My testimony is one of a child who had all the opportunities of a Christian family, but was too stubborn to realize what a blessing that is when I was a child. It wasn't that I didn't want to live for Jesus, I guess in my mind I just didn't think it was any one's business. I remember at the age of 15 that I finally walked down that scary aisle to tell everyone I loved Jesus and had accepted Him 4 years before and was ready to be baptised. I was shocked to hear how many people say they had been praying for me. Of course, the invitation was offered every Sunday and I gripped the pew tightly for years, but honestly I don't recall any one person ever asking me specifically if I had or wanted to accept Jesus as my Savior or telling me they were praying for my salvation.

From the time I accepted Christ to now, God has guided me in such a unique way...

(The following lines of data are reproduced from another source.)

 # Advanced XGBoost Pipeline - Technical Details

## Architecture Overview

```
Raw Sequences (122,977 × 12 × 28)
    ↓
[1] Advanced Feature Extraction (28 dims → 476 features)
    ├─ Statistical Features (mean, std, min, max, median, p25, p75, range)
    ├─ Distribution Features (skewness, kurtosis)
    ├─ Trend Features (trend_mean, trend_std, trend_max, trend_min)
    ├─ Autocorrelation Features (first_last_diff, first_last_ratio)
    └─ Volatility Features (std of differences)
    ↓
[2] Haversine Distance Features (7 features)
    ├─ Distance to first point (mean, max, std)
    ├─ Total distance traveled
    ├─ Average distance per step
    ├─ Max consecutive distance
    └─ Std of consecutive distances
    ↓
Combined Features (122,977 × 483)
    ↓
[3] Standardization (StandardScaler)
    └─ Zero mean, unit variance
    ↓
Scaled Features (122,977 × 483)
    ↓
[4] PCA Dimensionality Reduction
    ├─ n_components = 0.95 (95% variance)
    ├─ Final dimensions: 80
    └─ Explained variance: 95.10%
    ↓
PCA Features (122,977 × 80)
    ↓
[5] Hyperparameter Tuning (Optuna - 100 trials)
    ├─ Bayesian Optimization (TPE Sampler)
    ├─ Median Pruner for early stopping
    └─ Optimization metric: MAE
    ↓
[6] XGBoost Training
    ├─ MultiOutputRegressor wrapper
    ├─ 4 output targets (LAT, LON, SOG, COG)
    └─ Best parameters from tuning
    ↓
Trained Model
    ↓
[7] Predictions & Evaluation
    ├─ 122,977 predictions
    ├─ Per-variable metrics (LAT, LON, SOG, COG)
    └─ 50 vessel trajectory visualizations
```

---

In the 8th grade, I was challenged by my 8th grade health teacher, Coach Cox, to switch lunch tables and see the reaction. I sat at the "popular girls" table and took a "step down" to the "not so popular" girls table. I only had one girl who asked why I left the table. No other girls seemed to notice. God blessed me with some amazing girls who I hung out with for the next 4 years and have fond memories because of that move. Thanks Coach Cox!

I went to college and discovered missions wasn't quite the outdated thing I thought it was. My only knowledge of missions was for grey haired women who dressed poorly and went to Africa to purchase ceramic elephants and corn shuck dolls. In college I found that missions was an opportunity at any age to tell others about Jesus and it could be done in another country of down the hall in my dorm. What a lesson to learn!

After college, while working in Texarkana, I found out that one of my life long dreams was to finally be fulfilled. I was going to become a massage therapist. I have wanted to become one since I was 10 y/o. It took me 5 months and I even moved to Camden in the middle of it as well as totalling my car. I graduated on 911 (yes the day of the bombings). There were many trials, but I got through it and have been blessed to share the hands God has given me to relieve stress, encourage, and to relieve pain. It had been a great addition to my physical therapy career and later you will hear how it fits into God's Master Plan for my life.

I moved to Little Rock in summer of 2003. I was blessed with an amazing church, The Summit Church which is a huge advocate in sending its members on mission trips in/out of the country. I was able to go to the Dominican Republic twice and to Russia. It was quite a different thing for me and while there were many fond memories, I couldn't see how God was going to use these opportunities for me in the future and resided myself to the fact, I was to serve Him in the US.

The year before I went to Russia, I was in a caving accident and fell 30 feet where I had to take 7 weeks off from work. God used this accident to show me I had to change some things about my life and I was living my life without purpose. It was a difficult time in my life and I had my first experience with depression. I prayed so diligently for the Lord to free me from my suffering. I wanted to know what He was trying to teach me. I realized I had been living a life without knowing what the love of Christ was all about. My joy was not complete. My joy was not existent. Just as quickly as I asked, Jesus quickly overwhelmed me with His love. I experienced Him in a way I never thought possible, no longer would I question the passion others had for Jesus, for I couldn't help but be passionate about Him. Jesus had answered my prayers and I was able to truly rest in Him.

Of course, I am human and many times I have allowed Satan to come in and take away some of my joy. I was challenged in a relationship where I felt God was priority(I was wrong) and that same year the death of my mamaw, my confidant, lost to Alzheimer's 3 days before my 30th birthday. I learned what it was to grieve and the stages of grief. These particular circumstances were all new. While I clung to Jesus in these desperate moments, I struggled to understand my place. My best friend, Teyerra, who God provided 4 years prior, was the best of blessings and she gently put me in my place and told me to basically shape up and act like I am a child of the King. I was back on the narrow road and remembered the JOY of Jesus and haven't turned back since.